Stefano Brivio <sbrivio@xxxxxxxxxx> wrote:
> > The rcu_barrier() is removed, its not needed: old call_rcu instances
> > for pipapo_reclaim_match do not access struct nft_set.
>
> True, pipapo_reclaim_match() won't, but nft_set_pipapo_match_destroy()
> will, right? That is:
>
> > - if (m) {
> > - rcu_barrier();
>
> ...before b0e256f3dd2b ("netfilter: nft_set_pipapo: release elements in
> clone only from destroy path"), this rcu_barrier() was needed because we'd
> call nft_set_pipapo_match_destroy() on 'm'.
>
> That call is now gone, and we could have dropped it at that point, but:
I do not follow. nft_pipapo_destroy() is not invoked asynchronously via
call_rcu, its invoked from either abort path or the gc work queue at at
time where there must be no references to nft_set anymore.

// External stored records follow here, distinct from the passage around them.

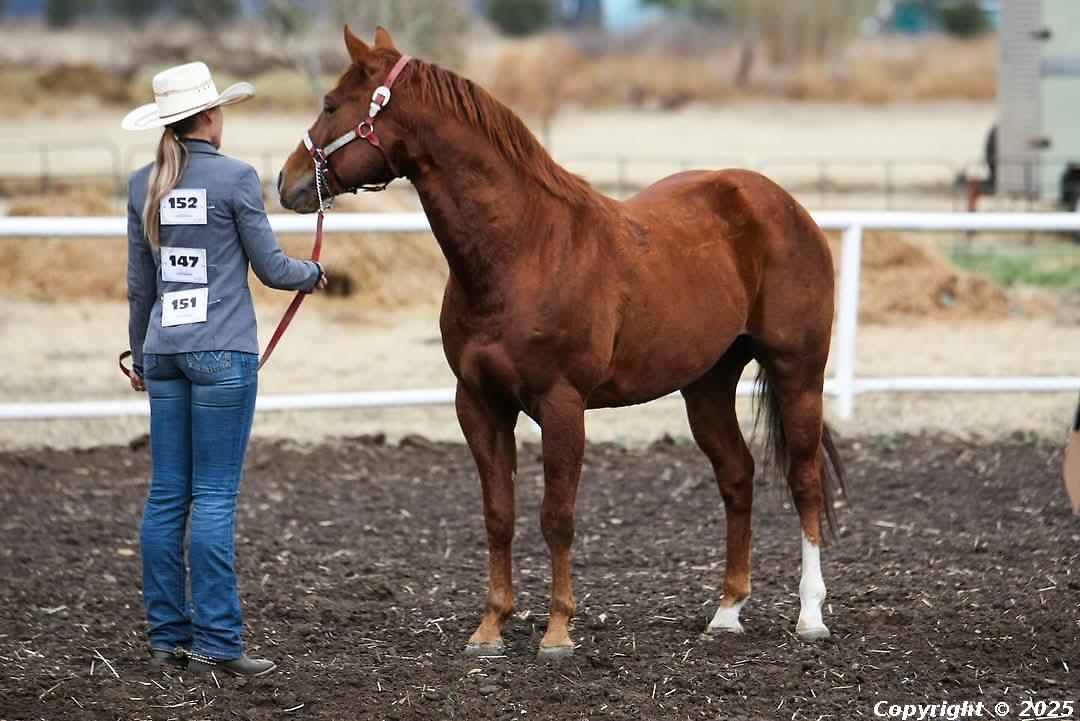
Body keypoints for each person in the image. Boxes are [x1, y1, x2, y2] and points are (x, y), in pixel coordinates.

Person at [122, 62, 326, 677]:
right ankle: (217, 640)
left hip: (164, 353)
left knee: (166, 498)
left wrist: (141, 354)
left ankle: (167, 637)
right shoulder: (236, 177)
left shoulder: (142, 183)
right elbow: (272, 269)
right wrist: (313, 273)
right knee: (212, 499)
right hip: (221, 355)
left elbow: (140, 286)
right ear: (210, 117)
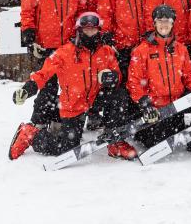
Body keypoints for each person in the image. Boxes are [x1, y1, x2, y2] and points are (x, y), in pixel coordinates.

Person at [8, 12, 136, 161]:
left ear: (99, 30)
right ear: (79, 30)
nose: (90, 33)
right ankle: (30, 134)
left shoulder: (105, 51)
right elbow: (43, 73)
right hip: (73, 104)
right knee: (66, 147)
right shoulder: (65, 52)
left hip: (95, 99)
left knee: (119, 94)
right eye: (86, 29)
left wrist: (113, 77)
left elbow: (117, 74)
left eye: (93, 29)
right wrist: (27, 88)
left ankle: (116, 141)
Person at [127, 5, 191, 154]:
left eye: (168, 20)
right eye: (160, 20)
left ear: (172, 23)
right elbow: (134, 82)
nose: (164, 24)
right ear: (154, 23)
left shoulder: (181, 49)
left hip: (177, 104)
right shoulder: (142, 50)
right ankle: (143, 132)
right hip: (156, 108)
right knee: (156, 141)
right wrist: (144, 103)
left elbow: (188, 77)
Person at [19, 0, 81, 127]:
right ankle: (37, 123)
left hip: (69, 44)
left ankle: (59, 119)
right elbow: (27, 8)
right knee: (47, 86)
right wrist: (28, 33)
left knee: (70, 85)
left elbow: (80, 8)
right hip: (45, 43)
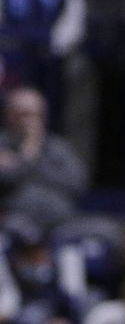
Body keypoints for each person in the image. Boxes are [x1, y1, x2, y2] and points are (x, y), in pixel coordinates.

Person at [0, 85, 89, 233]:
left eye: (36, 114)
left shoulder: (56, 146)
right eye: (24, 114)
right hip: (15, 223)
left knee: (104, 232)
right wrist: (30, 150)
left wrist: (21, 164)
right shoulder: (2, 143)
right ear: (9, 115)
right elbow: (6, 179)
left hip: (61, 222)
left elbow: (77, 182)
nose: (30, 121)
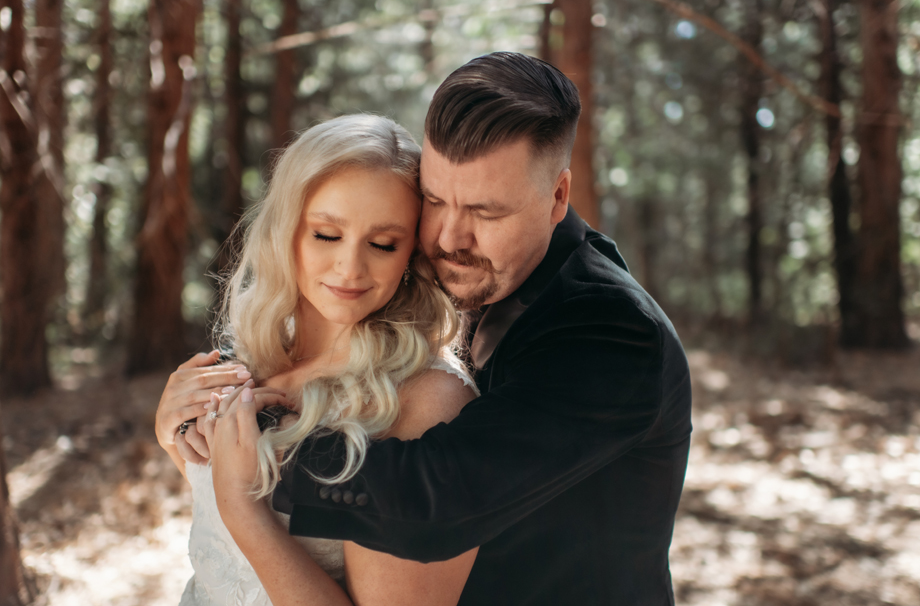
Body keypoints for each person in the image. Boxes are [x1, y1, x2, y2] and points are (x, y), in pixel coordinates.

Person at [167, 51, 692, 604]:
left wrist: (262, 442)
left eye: (486, 212)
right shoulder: (473, 276)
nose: (448, 238)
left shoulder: (610, 330)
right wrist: (185, 428)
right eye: (436, 200)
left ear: (558, 196)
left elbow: (437, 495)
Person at [155, 114, 480, 606]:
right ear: (285, 229)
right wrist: (174, 436)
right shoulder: (255, 358)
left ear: (412, 253)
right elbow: (226, 552)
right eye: (327, 234)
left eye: (383, 244)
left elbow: (240, 508)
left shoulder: (428, 401)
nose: (350, 267)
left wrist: (242, 507)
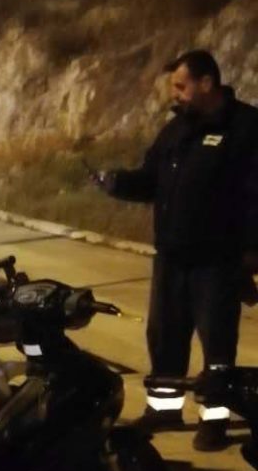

What do we wait for, i.e., which outstanding rcu callback could
reference a data structure that nft_pipapo_destroy() will free?
> > + } else {
> > + nft_set_pipapo_match_destroy(ctx, set, m);
>
> now it's back, so we should actually move rcu_barrier() before this
> call? I think it's needed because nft_set_pipapo_match_destroy() does
> access nft_set data.
See above, what do we need to wait for?